Plastic packaging manufacturer PakTech, the leading producer of rigid plastic can carriers within the craft beer industry, claims its product are an environmentally sustainable part of a closed-loop system that supports a circular economy. But its track record of producing single-use packaging that is rarely recycled proves otherwise. Below is a recent press release it put out to greenwash (paint its products as “green” or environmentally responsible) its image. I have taken the opportunity to provide analysis on some of its claims (those highlighted in red) by fact checking its statements and clarifying what they mean, and don’t mean, from an environmental perspective. Eco-Friendly Beer Drinker’s analysis is highlighted in green.

PR / EUGENE, OR (August, 2020) – PakTech announces participation in the U.S. Plastics Pact, a multi-sector public-private collaborative aimed at creating a circular economy for plastics in the U.S. As one of the founding organizations, PakTech is at the forefront of creating a solutions-driven system to better reduce, reuse, and recycle plastics. Our aim is to create a more efficient and just economy that keeps plastic in the economy and out of the environment.

__GIVEN INSTRUCTION__.
Reproduce the stretch of the text on PakTech's packaging claims from "PR / EUGENE, OR" through "of the environment.", substituting "partnership" for "collaborative". The records aren't needed for this work.

__EXCERPTED DATA__.
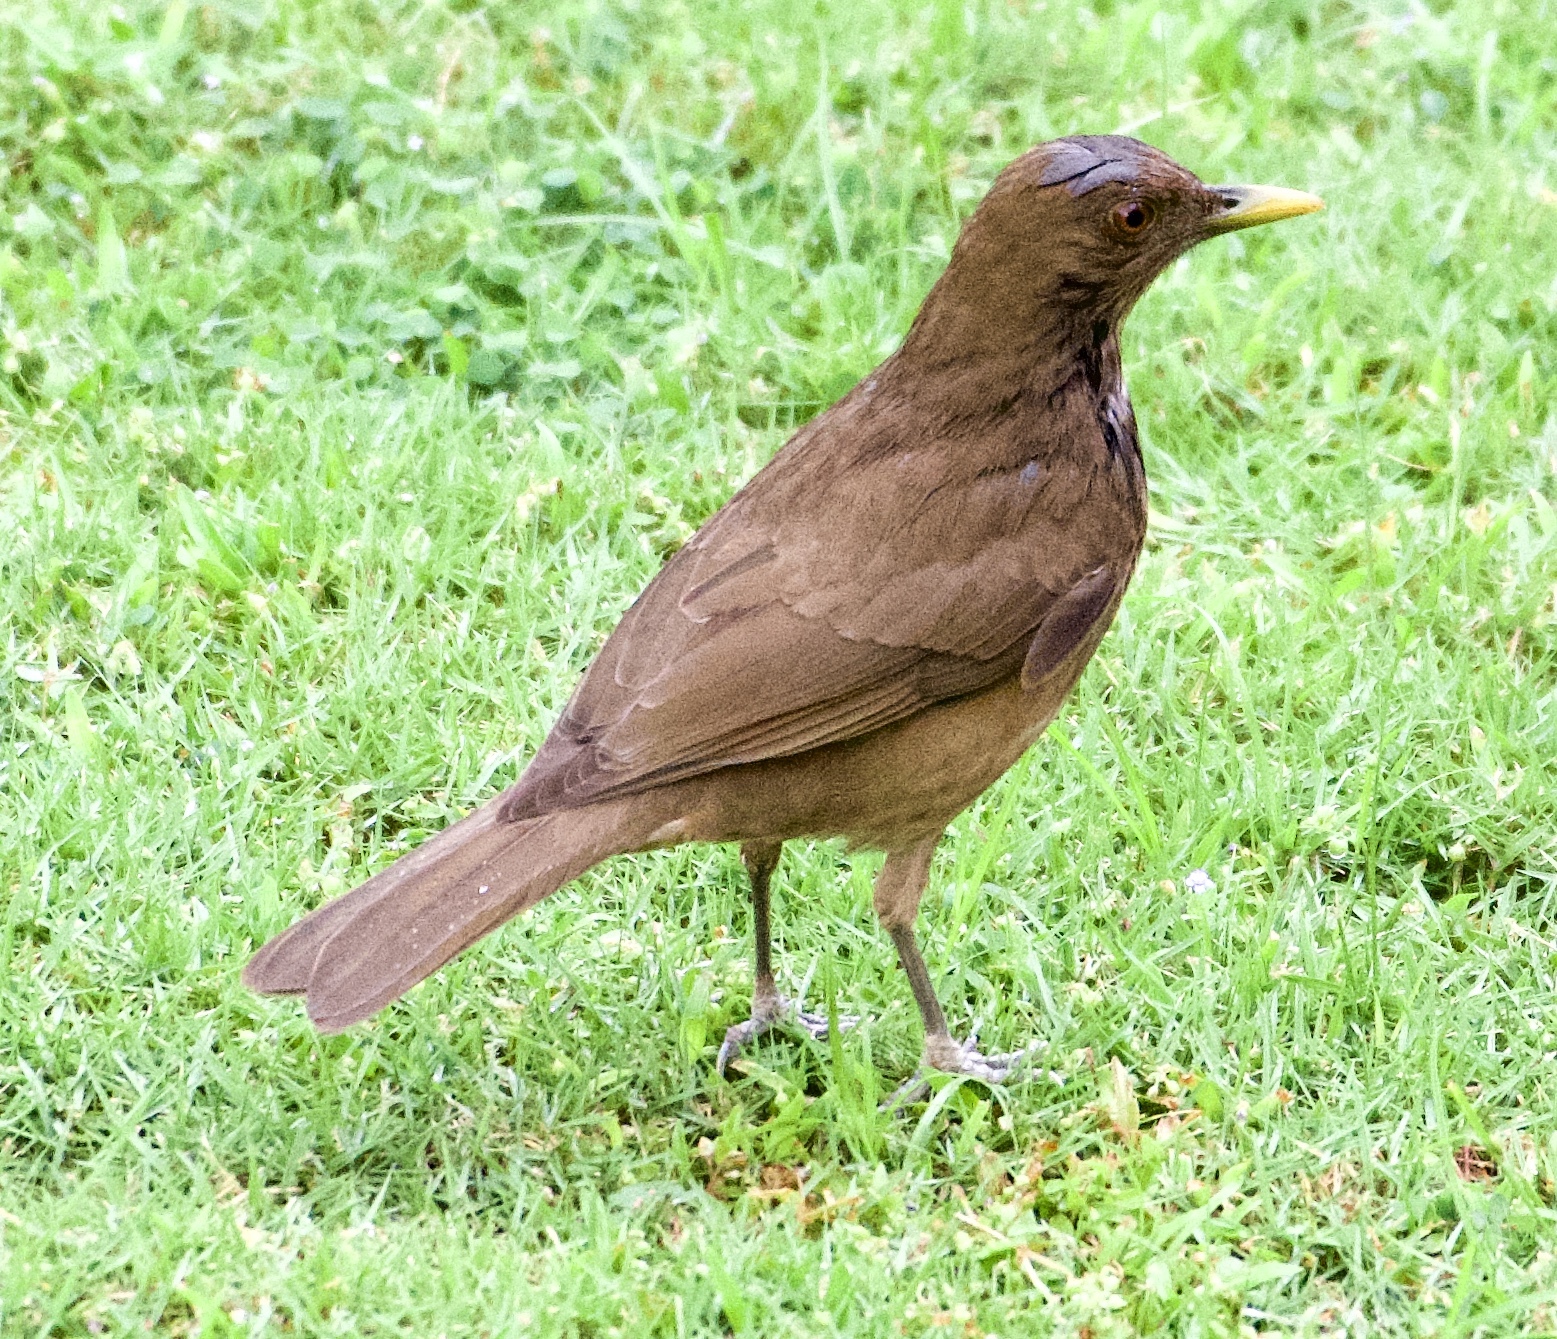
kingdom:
...
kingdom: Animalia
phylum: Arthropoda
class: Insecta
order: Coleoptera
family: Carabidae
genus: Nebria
---
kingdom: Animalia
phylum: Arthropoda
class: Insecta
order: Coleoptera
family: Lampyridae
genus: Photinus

__EXERCISE OUTPUT__.
PR / EUGENE, OR (August, 2020) – PakTech announces participation in the U.S. Plastics Pact, a multi-sector public-private partnership aimed at creating a circular economy for plastics in the U.S. As one of the founding organizations, PakTech is at the forefront of creating a solutions-driven system to better reduce, reuse, and recycle plastics. Our aim is to create a more efficient and just economy that keeps plastic in the economy and out of the environment.